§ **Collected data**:
......
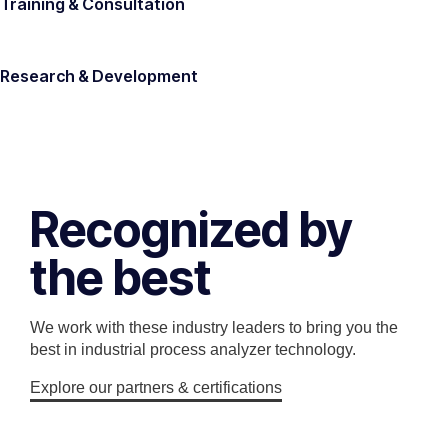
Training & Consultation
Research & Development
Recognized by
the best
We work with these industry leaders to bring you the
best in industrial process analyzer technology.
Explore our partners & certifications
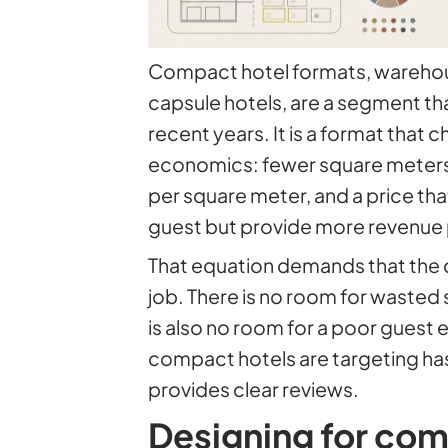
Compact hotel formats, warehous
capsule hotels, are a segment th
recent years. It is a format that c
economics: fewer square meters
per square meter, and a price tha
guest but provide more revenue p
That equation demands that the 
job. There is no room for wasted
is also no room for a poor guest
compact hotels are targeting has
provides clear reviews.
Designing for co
......
§ **WORK REQUIRED**:
Write out the lines above from the one containing "per square meter, and a price tha" through the last, exactly as they are.

§ **RESPONSE TO THIS EXERCISE**:
per square meter, and a price tha
guest but provide more revenue p
That equation demands that the 
job. There is no room for wasted
is also no room for a poor guest
compact hotels are targeting has
provides clear reviews.
Designing for co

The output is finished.